I don't want to rehash this old argument here. There's two sides to this
coin. I think everyone fully understands the other position. It's not
hard to reach a compromise on this.

> > In Wayland you create a surface, then assign it a role. Extra details
> > can go in between, or go in the call that gives it a role. Right now
> > most applications are creating their surface and then making it a shell
> > surface. The compositor can negotiate based on its own internal state
> > over whether a given output is tiled or not, or in cases like AwesomeWM,
> > whether a given workspace is tiled or not. And I don't think the
> > decision has to be final. If the window is moved to another output or
> > really if any of the circumstances change, they can renegotiate and the
> > surface can start drawing its own decorations.
> 
> yup. but this signalling/negotiation has to exist. currently it doesnt. :)

We'll make this part of the protocols we're working on here :)

> you aren't going to talk me into implementing something that is important for
> you and not a priority for e until such a time as i'm satisfied that the other
> issues are solved. you are free to do what you want, but standardizing things
> takes a looong time and a lot of experimentation, discussion, and repeating
> this. we have resources on wayland and nothing you described is a priority for
> them. there are far more important things to do that are actual business
> requirements and so the people working need to prioritize what is such a
> requirement as opposed to what is not. resources are not infinite and free.

Like I said before, put it on your backlog. I'm doing it now, and I want
your input on it. Provide feedback now and implement later if you need
to, but if you don't then the protocols won't meet your needs.

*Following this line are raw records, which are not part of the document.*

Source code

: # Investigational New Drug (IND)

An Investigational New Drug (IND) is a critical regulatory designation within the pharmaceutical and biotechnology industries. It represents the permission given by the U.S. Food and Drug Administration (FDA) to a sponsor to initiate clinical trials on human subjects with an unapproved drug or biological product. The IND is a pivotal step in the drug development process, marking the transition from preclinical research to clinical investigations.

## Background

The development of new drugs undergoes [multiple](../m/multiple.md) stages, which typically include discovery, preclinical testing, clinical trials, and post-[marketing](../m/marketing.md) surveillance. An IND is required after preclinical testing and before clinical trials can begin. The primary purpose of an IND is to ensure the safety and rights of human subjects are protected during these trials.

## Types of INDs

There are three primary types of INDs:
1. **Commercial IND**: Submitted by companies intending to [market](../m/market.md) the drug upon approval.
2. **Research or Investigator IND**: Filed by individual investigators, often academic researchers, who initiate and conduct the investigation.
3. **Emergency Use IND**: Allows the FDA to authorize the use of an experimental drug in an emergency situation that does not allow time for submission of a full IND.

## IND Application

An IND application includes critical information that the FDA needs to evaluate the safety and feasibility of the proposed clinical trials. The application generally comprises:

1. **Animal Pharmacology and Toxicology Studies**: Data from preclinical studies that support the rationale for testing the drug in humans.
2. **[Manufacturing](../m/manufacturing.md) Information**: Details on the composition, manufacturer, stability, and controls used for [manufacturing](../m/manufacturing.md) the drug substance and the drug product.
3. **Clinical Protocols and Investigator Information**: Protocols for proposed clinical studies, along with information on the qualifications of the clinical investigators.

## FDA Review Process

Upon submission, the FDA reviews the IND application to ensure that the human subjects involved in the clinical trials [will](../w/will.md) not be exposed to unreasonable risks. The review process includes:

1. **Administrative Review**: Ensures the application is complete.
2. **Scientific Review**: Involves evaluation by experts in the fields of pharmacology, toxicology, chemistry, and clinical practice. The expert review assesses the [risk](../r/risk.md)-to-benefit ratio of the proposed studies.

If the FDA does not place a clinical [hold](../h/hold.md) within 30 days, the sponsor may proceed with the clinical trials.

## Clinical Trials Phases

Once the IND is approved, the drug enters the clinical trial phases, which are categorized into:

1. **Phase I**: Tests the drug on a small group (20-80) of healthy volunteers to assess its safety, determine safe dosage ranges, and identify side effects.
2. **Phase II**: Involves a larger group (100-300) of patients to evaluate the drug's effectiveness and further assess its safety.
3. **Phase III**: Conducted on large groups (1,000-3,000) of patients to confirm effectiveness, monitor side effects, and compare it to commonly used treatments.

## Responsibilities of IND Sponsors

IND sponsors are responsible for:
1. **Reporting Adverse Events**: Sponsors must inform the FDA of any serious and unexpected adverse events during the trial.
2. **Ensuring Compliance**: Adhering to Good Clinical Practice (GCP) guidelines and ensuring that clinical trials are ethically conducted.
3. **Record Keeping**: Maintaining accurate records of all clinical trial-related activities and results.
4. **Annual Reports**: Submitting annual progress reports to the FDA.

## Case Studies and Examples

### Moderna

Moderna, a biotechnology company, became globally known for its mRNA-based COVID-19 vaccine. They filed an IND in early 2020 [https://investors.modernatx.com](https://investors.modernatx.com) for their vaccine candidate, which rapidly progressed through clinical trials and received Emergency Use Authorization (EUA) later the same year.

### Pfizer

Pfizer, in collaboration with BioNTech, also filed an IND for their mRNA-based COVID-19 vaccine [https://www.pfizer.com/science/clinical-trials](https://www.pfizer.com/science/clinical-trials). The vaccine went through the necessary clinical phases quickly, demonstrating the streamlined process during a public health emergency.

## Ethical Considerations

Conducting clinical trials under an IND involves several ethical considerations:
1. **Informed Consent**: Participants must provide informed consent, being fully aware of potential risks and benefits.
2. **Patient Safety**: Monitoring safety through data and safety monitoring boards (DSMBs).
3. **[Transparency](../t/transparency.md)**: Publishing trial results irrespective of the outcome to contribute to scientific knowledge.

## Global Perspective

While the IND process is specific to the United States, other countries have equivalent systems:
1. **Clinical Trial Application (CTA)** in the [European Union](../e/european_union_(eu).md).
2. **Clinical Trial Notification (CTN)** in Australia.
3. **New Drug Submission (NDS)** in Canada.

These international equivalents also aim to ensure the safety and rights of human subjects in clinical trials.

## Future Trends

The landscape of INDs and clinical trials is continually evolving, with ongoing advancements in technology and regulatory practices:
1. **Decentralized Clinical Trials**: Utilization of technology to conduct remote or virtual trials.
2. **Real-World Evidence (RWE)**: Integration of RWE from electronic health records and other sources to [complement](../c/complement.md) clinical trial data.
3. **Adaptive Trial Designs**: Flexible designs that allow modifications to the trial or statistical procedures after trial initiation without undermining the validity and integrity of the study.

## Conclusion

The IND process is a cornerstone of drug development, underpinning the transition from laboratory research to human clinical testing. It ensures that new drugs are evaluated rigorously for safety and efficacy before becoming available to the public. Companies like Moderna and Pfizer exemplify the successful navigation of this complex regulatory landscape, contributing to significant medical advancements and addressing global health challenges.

> let me complicate it for you. let's say i'm playing a video fullscreen. you now
> have to convert argb to yuv then encode when it would have been far more
> efficient to get access directly to the yuv buffer before it was even scaled to
> screen size... :) so you have just specified a protocol that is by design
> inefficient when it could be more efficient.

What, do you expect to tell libavcodec to switch pixel formats
mid-recording? No one is recording their screen all the time. Yeah, you
might hit performance issues. So be it. It may not be ideal but it'll
likely be well within the limits of reason.

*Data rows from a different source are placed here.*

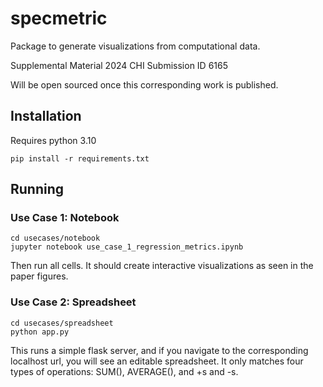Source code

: # specmetric

Package to generate visualizations from computational data.

Supplemental Material 2024 CHI Submission ID 6165

Will be open sourced once this corresponding work is published.

## Installation

Requires python 3.10

	pip install -r requirements.txt

## Running

### Use Case 1: Notebook

	cd usecases/notebook
	jupyter notebook use_case_1_regression_metrics.ipynb

Then run all cells.  It should create interactive visualizations as seen in the paper figures.

### Use Case 2: Spreadsheet

	cd usecases/spreadsheet
	python app.py

This runs a simple flask server, and if you navigate to the corresponding localhost url, you will see an editable spreadsheet.  It only matches four types of operations: SUM(), AVERAGE(), and +s and -s.

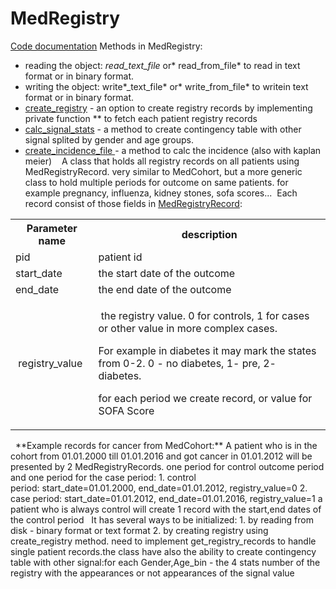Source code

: # MedRegistry
[Code documentation](https://Medial-EarlySign.github.io/MR_LIBS/classMedRegistry)
Methods in MedRegistry:
- reading the object: *read_text_file* or* read_from_file* to read in text format or in binary format.
- writing the object: write*_text_file* or* write_from_file* to writein text format or in binary format.
- [create_registry](https://Medial-EarlySign.github.io/MR_LIBS/classMedRegistry.html#a7e4937c56e85b3246f5a3922fa00a145) - an option to create registry records by implementing private function ** to fetch each patient registry records
- [calc_signal_stats](https://Medial-EarlySign.github.io/MR_LIBS/classMedRegistry.html#abc3c0e37860a50d7b3386bc683314803) - a method to create contingency table with other signal splited by gender and age groups.
- [create_incidence_file ](https://Medial-EarlySign.github.io/MR_LIBS/classMedRegistry.html#a71f5c339661ac0ed97ffb2a1612c3ff9)- a method to calc the incidence (also with kaplan meier) 
 
A class that holds all registry records on all patients using MedRegistryRecord. very similar to MedCohort, but a more generic class to hold multiple periods for outcome on same patients.
for example pregnancy, influenza, kidney stones, sofa scores... 
Each record consist of those fields in [MedRegistryRecord](https://Medial-EarlySign.github.io/MR_LIBS/classMedRegistryRecord):
<table><tbody>
<tr>
<th>Parameter name</th>
<th>description</th>
</tr>
<tr>
<td>pid</td>
<td>patient id</td>
</tr>
<tr>
<td>start_date</td>
<td>the start date of the outcome </td>
</tr>
<tr>
<td>end_date</td>
<td>the end date of the outcome</td>
</tr>
<tr>
<td> registry_value</td>
<td><p> the registry value. 0 for controls, 1 for cases or other value in more complex cases.</p><p>For example in diabetes it may mark the states from 0-2. 0 - no diabetes, 1- pre, 2- diabetes.</p><p>for each period we create record, or value for SOFA Score</p></td>
</tr>
</tbody></table>
 
**Example records for cancer from MedCohort:**
A patient who is in the cohort from 01.01.2000 till 01.01.2016 and got cancer in 01.01.2012 will be presented by 2 MedRegistryRecords.
one period for control outcome period and one period for the case period:
1. control period: start_date=01.01.2000, end_date=01.01.2012, registry_value=0
2. case period: start_date=01.01.2012, end_date=01.01.2016, registry_value=1
a patient who is always control will create 1 record with the start,end dates of the control period
 
It has several ways to be initialized:
1. by reading from disk - binary format or text format
2. by creating registry using create_registry method. need to implement get_registry_records to handle single patient records.the class have also the ability to create contingency table with other signal:for each Gender,Age_bin - the 4 stats number of the registry with the appearances or not appearances of the signal value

> yes - but when, how often and via what mechanisms pixels get there is a very
> delicate thing.

And yet you still need to convert the entire screen to a frame and feed
it into an encoder, no matter what. Feed the frame to a client instead.

> so far we don't exactly have a lot of inter-desktop co-operation happening.
> it's pretty much everyone for themselves except for a smallish core protocol.

Which is ridiculous.

> do NOT try and solve security sensitive AND performance sensitive AND design
> limiting/dictating things first and definitely don't do it without everyone on
> the same page.

I'm here to get everyone on the same page. Get on it.